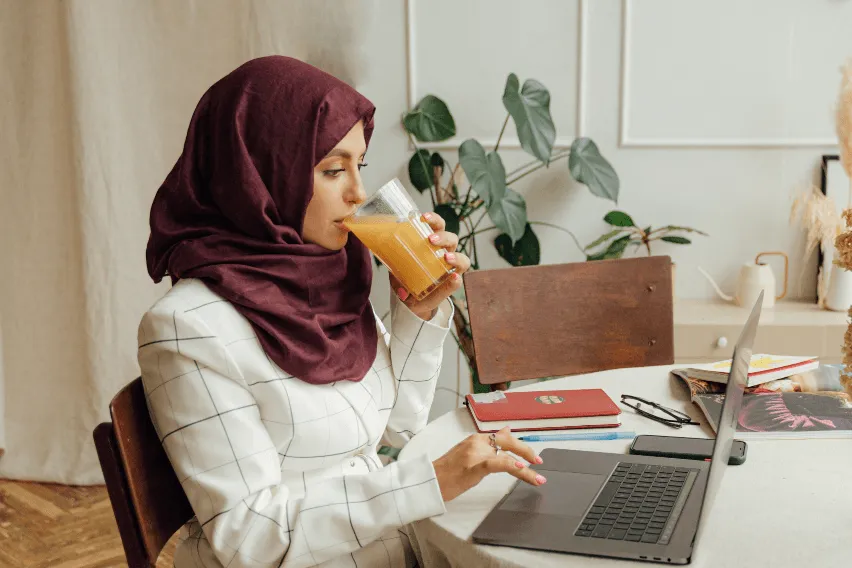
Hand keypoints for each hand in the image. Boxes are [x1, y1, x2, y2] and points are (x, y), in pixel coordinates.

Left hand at [390, 212, 471, 320]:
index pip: (438, 226)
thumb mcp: (396, 273)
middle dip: (443, 237)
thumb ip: (396, 277)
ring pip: (462, 259)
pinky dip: (455, 280)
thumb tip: (401, 290)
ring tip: (446, 258)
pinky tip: (453, 278)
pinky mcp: (450, 286)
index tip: (423, 217)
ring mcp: (450, 270)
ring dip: (456, 257)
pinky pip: (457, 282)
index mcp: (432, 243)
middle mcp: (445, 253)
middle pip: (452, 239)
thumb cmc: (405, 279)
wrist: (410, 301)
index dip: (433, 219)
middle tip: (431, 240)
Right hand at [431, 427, 545, 501]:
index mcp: (475, 439)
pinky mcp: (473, 467)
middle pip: (508, 442)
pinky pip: (496, 464)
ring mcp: (475, 455)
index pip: (503, 437)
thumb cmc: (446, 470)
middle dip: (526, 451)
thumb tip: (507, 430)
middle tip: (539, 461)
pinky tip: (521, 468)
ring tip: (538, 478)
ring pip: (506, 456)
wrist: (429, 481)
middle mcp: (477, 443)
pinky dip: (510, 465)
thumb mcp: (467, 451)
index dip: (520, 446)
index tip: (533, 456)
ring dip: (525, 469)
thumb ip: (487, 442)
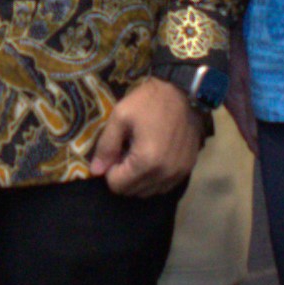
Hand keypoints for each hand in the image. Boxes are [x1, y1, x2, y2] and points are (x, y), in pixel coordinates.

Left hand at [89, 77, 199, 198]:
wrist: (184, 91)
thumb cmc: (149, 101)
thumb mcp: (120, 117)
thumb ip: (106, 146)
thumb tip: (96, 171)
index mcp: (146, 162)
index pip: (117, 186)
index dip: (110, 170)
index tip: (116, 151)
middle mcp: (164, 174)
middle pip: (132, 192)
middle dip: (124, 176)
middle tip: (127, 151)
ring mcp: (178, 174)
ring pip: (148, 192)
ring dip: (139, 179)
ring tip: (140, 154)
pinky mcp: (187, 169)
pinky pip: (164, 186)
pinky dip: (155, 178)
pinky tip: (154, 158)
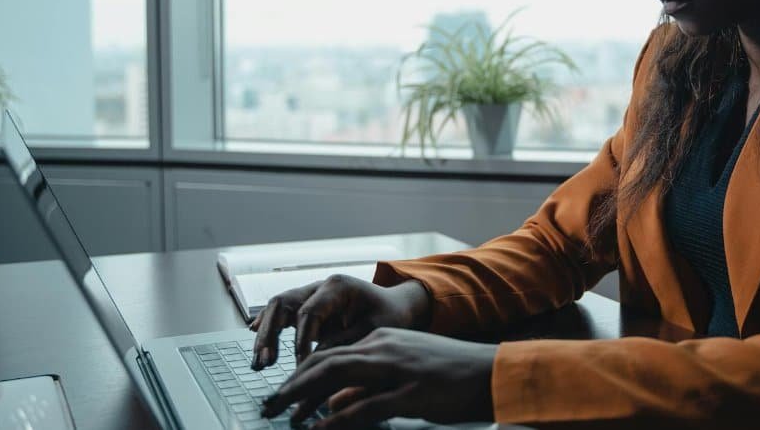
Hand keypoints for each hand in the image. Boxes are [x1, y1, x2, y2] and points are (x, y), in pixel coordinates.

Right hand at [249, 275, 430, 369]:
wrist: (396, 306)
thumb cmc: (389, 315)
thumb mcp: (374, 329)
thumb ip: (344, 340)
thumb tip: (315, 358)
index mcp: (338, 286)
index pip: (309, 312)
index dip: (301, 339)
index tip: (300, 364)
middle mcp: (320, 286)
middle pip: (284, 303)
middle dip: (270, 333)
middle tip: (264, 361)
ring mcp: (312, 295)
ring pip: (278, 307)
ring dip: (266, 333)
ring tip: (260, 361)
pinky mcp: (308, 307)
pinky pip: (282, 313)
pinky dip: (268, 324)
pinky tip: (254, 336)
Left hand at [260, 327, 497, 427]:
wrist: (491, 372)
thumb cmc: (449, 375)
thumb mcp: (401, 375)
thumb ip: (365, 387)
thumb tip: (330, 404)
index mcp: (383, 340)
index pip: (330, 354)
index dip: (300, 375)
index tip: (280, 394)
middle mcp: (384, 348)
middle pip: (325, 362)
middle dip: (292, 384)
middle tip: (268, 405)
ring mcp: (396, 368)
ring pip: (337, 376)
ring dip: (304, 397)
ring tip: (282, 414)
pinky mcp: (410, 392)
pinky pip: (365, 406)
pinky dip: (338, 418)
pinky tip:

════════════════

Reproduce precisely the lines of the listing above, from the line containing "middle pip: (132, 192)" to the last line, both ends included. Pictures are to be omitted.

Problem solution =
middle pip: (132, 192)
middle dip: (124, 176)
middle tip: (127, 151)
ring mcp: (178, 174)
ring pip: (148, 192)
ring dip: (139, 179)
ring tip: (140, 154)
pinky mcp: (187, 169)
pinky pip: (164, 186)
pinky dip: (155, 178)
pinky tip: (154, 158)
Hand keypoints for each hand in the image. Boxes are [x1, y1, x2, y2] and points are (x, y), in pixel coordinates.

Right hand at [249, 275, 430, 369]:
wrist: (396, 306)
thumb cmc: (389, 315)
thumb mcp: (374, 329)
thumb ip: (344, 340)
thumb tip: (315, 358)
index mcp: (338, 286)
index pip: (309, 312)
index dip: (301, 339)
index tip: (300, 364)
middle mcp: (320, 286)
middle pip: (284, 303)
middle dip: (270, 333)
middle tip: (264, 361)
ring mcp: (312, 295)
ring pip: (278, 307)
ring dip: (266, 333)
ring tip: (260, 361)
pinky mcp: (308, 307)
pinky pip: (282, 313)
pinky dip: (268, 324)
pinky tip: (254, 336)
Left hand at [260, 327, 497, 427]:
wrist: (491, 372)
thumb cmc: (449, 375)
thumb mcp: (401, 375)
thumb ip: (365, 387)
thumb tip: (330, 404)
index mcp: (383, 340)
index pip: (330, 354)
index dip: (300, 375)
index tip: (280, 394)
middle mcp: (384, 348)
middle pip: (325, 362)
middle dip: (292, 384)
middle tip: (268, 405)
ring mcp: (396, 368)
ring pip: (337, 376)
ring dip: (304, 397)
ring tip: (282, 414)
pinky mcp: (410, 392)
pinky pip: (365, 406)
pinky dip: (338, 418)
pinky tip:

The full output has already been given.